§ **DOCUMENT EXTRACT**:

▼

Normobaric oxygen therapy attenuates hyperglycolysis in ischemic stroke

Normobaric oxygen therapy has gained attention as a simple and convenient means of achieving neuroprotection against the pathogenic cascade initiated by acute ischemic stroke. The mechanisms underlying the neuroprotective efficacy of normobaric oxygen therapy, however, have not been fully elucidated. It is hypothesized that cerebral hyperglycolysis is involved in the neuroprotection of normobaric oxygen therapy against ischemic stroke. In this study, Sprague-Dawley rats were subjected to either 2-hour middle cerebral artery occlusion followed by 3- or 24-hour reperfusion or to a permanent middle cerebral artery occlusion event. At 2 hours after the onset of ischemia, all rats received either 95% oxygen normobaric oxygen therapy for 3 hours or room air. Compared with room air, normobaric oxygen therapy significantly reduced the infarct volume, neurological deficits, and reactive oxygen species and increased the production of adenosine triphosphate in ischemic rats. These changes were associated with reduced transcriptional and translational levels of the hyperglycolytic enzymes glucose transporter 1 and 3, phosphofructokinase 1, and lactate dehydrogenase. In addition, normobaric oxygen therapy significantly reduced adenosine monophosphate-activated protein kinase mRNA expression and phosphorylated adenosine monophosphate-activated protein kinase protein expression. These findings suggest that normobaric oxygen therapy can reduce hyperglycolysis through modulating the adenosine monophosphate-activated protein kinase signaling pathway and alleviating oxidative injury, thereby exhibiting neuroprotective effects in ischemic stroke. This study was approved by the Institutional Animal Investigation Committee of Capital Medical University (approval No. AEEI-2018-033) on August 13, 2018.

Automated summary

Normobaric oxygen therapy can exhibit neuroprotective effects in ischemic stroke by reducing hyperglycolysis, modulating the adenosine monophosphate-activated protein kinase signaling pathway and alleviating oxidative injury.

▲

§ **EXERCISE TASKS**:
1. Which hyperglycolytic enzymes does the normobaric oxygen abstract name? List each one.
2. Transcribe the normobaric oxygen abstract from "Automated summary" to "alleviating oxidative injury.".
The records have nothing to do with any of this.

§ **EXCERPTED DATA**:
▼

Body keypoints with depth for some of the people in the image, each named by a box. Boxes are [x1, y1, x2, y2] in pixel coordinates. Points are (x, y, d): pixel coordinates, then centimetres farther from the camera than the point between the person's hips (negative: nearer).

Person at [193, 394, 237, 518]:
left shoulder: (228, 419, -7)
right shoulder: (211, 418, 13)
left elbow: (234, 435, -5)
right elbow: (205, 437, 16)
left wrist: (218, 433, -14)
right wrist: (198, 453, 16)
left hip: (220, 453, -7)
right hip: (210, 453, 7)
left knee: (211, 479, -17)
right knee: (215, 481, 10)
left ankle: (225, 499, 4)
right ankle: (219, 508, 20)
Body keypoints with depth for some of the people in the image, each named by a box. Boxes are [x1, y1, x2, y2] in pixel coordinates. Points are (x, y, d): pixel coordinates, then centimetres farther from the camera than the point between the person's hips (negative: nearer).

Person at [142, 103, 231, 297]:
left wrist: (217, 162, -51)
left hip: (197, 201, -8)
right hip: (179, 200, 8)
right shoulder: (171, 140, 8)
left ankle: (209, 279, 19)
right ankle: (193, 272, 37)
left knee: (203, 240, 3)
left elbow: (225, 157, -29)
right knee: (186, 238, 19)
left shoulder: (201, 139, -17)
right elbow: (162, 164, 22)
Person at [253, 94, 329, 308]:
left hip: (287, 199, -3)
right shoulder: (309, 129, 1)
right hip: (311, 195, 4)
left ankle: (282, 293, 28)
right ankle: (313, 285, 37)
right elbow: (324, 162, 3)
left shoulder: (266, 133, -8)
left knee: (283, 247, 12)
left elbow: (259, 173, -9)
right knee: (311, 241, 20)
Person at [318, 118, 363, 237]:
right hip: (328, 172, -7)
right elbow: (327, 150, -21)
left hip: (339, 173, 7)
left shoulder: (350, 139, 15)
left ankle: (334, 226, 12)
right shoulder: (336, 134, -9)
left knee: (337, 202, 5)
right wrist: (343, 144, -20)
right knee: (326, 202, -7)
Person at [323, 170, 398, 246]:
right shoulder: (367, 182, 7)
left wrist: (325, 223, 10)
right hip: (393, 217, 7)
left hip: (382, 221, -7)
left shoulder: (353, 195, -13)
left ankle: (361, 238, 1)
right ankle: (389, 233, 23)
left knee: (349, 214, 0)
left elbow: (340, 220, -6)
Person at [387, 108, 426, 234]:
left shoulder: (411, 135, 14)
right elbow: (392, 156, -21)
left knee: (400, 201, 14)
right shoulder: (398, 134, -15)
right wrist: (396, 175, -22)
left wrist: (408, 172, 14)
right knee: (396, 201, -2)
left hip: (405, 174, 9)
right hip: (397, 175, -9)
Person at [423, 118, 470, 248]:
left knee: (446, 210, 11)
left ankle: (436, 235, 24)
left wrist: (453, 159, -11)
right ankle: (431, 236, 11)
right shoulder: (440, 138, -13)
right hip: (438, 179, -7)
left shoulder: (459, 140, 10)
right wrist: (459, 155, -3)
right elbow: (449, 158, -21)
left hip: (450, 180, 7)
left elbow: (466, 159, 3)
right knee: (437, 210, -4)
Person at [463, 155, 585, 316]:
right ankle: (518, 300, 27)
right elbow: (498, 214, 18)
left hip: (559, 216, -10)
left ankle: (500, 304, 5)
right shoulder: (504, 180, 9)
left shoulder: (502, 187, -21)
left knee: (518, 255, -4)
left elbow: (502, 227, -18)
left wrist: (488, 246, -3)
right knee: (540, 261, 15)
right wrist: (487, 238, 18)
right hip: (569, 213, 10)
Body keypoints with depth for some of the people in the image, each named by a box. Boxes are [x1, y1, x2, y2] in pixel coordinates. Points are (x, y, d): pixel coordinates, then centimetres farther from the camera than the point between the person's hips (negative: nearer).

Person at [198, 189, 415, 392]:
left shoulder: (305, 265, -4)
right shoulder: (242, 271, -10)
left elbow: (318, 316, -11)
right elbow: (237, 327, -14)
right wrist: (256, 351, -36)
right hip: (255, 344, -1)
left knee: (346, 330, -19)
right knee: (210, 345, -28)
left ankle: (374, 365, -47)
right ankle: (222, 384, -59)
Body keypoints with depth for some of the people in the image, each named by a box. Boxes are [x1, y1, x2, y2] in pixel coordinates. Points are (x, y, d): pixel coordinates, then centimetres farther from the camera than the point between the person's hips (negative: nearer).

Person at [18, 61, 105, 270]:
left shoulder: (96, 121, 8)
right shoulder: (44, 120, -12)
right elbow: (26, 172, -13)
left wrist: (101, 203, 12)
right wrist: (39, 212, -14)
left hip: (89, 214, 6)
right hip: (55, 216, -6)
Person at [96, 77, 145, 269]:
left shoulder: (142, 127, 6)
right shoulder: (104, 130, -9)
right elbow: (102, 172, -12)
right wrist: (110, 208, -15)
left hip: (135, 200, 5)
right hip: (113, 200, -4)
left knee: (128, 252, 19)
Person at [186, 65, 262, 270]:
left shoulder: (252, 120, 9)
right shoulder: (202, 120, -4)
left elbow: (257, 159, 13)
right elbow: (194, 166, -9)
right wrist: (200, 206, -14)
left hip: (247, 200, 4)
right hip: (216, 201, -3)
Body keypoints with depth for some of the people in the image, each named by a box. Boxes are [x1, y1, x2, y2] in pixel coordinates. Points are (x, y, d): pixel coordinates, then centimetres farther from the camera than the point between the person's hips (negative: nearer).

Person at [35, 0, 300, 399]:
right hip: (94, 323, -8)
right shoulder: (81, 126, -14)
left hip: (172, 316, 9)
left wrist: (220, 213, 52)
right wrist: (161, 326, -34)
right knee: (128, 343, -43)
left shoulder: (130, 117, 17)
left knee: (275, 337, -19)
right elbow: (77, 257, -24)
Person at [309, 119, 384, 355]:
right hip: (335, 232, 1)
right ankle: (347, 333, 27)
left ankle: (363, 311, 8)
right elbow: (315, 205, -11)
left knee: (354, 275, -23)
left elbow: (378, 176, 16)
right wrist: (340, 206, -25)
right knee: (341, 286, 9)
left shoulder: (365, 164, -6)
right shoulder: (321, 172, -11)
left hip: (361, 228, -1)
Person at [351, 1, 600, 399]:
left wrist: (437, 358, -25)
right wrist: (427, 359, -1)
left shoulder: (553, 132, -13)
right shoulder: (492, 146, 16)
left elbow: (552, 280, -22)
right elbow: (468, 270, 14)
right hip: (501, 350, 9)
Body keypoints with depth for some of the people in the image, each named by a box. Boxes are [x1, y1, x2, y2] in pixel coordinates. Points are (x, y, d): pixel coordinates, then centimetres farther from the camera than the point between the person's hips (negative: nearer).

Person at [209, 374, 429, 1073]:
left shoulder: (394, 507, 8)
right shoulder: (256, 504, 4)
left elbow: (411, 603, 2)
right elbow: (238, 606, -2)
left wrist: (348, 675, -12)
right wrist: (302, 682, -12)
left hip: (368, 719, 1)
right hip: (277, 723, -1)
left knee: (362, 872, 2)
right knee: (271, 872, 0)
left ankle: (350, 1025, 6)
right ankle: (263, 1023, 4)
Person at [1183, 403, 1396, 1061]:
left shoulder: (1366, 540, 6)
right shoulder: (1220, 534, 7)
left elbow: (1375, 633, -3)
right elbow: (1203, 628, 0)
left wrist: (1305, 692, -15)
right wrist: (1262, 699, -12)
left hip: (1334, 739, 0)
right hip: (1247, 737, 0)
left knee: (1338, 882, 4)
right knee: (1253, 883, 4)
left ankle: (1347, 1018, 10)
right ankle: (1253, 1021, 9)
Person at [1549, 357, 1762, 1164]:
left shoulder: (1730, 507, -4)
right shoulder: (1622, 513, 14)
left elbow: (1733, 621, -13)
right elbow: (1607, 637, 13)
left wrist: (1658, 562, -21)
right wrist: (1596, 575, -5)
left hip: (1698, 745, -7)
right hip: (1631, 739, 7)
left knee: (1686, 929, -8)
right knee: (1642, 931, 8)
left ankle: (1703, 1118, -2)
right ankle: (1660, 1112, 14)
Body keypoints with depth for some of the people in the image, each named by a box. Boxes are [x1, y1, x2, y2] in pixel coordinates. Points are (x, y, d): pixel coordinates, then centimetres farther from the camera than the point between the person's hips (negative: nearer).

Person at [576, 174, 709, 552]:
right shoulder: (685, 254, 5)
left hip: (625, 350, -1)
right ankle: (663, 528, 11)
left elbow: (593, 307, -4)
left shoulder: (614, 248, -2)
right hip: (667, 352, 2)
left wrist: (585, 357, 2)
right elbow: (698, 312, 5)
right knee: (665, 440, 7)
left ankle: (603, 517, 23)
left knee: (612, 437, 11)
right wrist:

▲

§ **RESULTS BY TASK**:
1.
- Glucose transporter 1
- Glucose transporter 3
- Phosphofructokinase 1
- Lactate dehydrogenase

2.
Automated summary

Normobaric oxygen therapy can exhibit neuroprotective effects in ischemic stroke by reducing hyperglycolysis, modulating the adenosine monophosphate-activated protein kinase signaling pathway and alleviating oxidative injury.